**GIVEN REQUEST:** Copy out all the entries word for word.

Saved entries:

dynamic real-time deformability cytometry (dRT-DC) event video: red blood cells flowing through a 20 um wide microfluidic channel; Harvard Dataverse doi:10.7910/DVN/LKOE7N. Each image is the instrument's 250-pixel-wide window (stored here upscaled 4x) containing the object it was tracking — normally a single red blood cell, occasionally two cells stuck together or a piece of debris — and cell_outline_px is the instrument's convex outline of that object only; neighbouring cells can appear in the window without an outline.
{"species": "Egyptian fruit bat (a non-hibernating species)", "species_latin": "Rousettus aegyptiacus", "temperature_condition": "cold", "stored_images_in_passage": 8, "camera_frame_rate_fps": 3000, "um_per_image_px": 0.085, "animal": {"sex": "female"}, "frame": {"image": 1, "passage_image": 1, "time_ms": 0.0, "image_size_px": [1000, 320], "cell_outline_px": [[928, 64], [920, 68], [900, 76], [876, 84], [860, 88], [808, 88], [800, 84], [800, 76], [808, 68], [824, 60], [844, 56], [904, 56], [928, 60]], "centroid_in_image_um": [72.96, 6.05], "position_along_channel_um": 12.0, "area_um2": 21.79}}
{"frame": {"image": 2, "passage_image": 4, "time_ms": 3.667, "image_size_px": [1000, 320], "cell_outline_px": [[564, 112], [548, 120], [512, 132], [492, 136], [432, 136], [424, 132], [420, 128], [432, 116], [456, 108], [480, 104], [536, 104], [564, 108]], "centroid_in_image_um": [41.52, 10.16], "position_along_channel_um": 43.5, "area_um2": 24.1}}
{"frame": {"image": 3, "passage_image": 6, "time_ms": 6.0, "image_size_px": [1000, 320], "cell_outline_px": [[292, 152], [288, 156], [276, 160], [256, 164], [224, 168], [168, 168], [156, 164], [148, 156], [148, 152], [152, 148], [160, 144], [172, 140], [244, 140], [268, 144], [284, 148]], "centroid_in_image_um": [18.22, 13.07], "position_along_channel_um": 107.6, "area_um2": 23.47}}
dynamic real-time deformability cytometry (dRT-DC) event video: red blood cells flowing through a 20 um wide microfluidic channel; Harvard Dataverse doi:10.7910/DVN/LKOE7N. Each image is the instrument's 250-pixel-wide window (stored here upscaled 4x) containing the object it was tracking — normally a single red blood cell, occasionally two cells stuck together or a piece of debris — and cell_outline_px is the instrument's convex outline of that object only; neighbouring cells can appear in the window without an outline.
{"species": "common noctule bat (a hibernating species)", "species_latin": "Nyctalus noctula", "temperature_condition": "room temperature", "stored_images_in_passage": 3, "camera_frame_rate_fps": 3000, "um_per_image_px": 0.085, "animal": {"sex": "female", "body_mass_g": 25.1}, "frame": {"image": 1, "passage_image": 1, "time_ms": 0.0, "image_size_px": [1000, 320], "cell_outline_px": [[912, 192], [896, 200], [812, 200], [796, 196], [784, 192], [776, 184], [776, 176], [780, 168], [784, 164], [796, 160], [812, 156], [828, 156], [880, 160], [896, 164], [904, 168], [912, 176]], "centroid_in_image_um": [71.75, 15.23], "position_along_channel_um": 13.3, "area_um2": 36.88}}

**FINISHED EXERCISE:**
dynamic real-time deformability cytometry (dRT-DC) event video: red blood cells flowing through a 20 um wide microfluidic channel; Harvard Dataverse doi:10.7910/DVN/LKOE7N. Each image is the instrument's 250-pixel-wide window (stored here upscaled 4x) containing the object it was tracking — normally a single red blood cell, occasionally two cells stuck together or a piece of debris — and cell_outline_px is the instrument's convex outline of that object only; neighbouring cells can appear in the window without an outline.
{"species": "Egyptian fruit bat (a non-hibernating species)", "species_latin": "Rousettus aegyptiacus", "temperature_condition": "cold", "stored_images_in_passage": 8, "camera_frame_rate_fps": 3000, "um_per_image_px": 0.085, "animal": {"sex": "female"}, "frame": {"image": 1, "passage_image": 1, "time_ms": 0.0, "image_size_px": [1000, 320], "cell_outline_px": [[928, 64], [920, 68], [900, 76], [876, 84], [860, 88], [808, 88], [800, 84], [800, 76], [808, 68], [824, 60], [844, 56], [904, 56], [928, 60]], "centroid_in_image_um": [72.96, 6.05], "position_along_channel_um": 12.0, "area_um2": 21.79}}
{"frame": {"image": 2, "passage_image": 4, "time_ms": 3.667, "image_size_px": [1000, 320], "cell_outline_px": [[564, 112], [548, 120], [512, 132], [492, 136], [432, 136], [424, 132], [420, 128], [432, 116], [456, 108], [480, 104], [536, 104], [564, 108]], "centroid_in_image_um": [41.52, 10.16], "position_along_channel_um": 43.5, "area_um2": 24.1}}
{"frame": {"image": 3, "passage_image": 6, "time_ms": 6.0, "image_size_px": [1000, 320], "cell_outline_px": [[292, 152], [288, 156], [276, 160], [256, 164], [224, 168], [168, 168], [156, 164], [148, 156], [148, 152], [152, 148], [160, 144], [172, 140], [244, 140], [268, 144], [284, 148]], "centroid_in_image_um": [18.22, 13.07], "position_along_channel_um": 107.6, "area_um2": 23.47}}
dynamic real-time deformability cytometry (dRT-DC) event video: red blood cells flowing through a 20 um wide microfluidic channel; Harvard Dataverse doi:10.7910/DVN/LKOE7N. Each image is the instrument's 250-pixel-wide window (stored here upscaled 4x) containing the object it was tracking — normally a single red blood cell, occasionally two cells stuck together or a piece of debris — and cell_outline_px is the instrument's convex outline of that object only; neighbouring cells can appear in the window without an outline.
{"species": "common noctule bat (a hibernating species)", "species_latin": "Nyctalus noctula", "temperature_condition": "room temperature", "stored_images_in_passage": 3, "camera_frame_rate_fps": 3000, "um_per_image_px": 0.085, "animal": {"sex": "female", "body_mass_g": 25.1}, "frame": {"image": 1, "passage_image": 1, "time_ms": 0.0, "image_size_px": [1000, 320], "cell_outline_px": [[912, 192], [896, 200], [812, 200], [796, 196], [784, 192], [776, 184], [776, 176], [780, 168], [784, 164], [796, 160], [812, 156], [828, 156], [880, 160], [896, 164], [904, 168], [912, 176]], "centroid_in_image_um": [71.75, 15.23], "position_along_channel_um": 13.3, "area_um2": 36.88}}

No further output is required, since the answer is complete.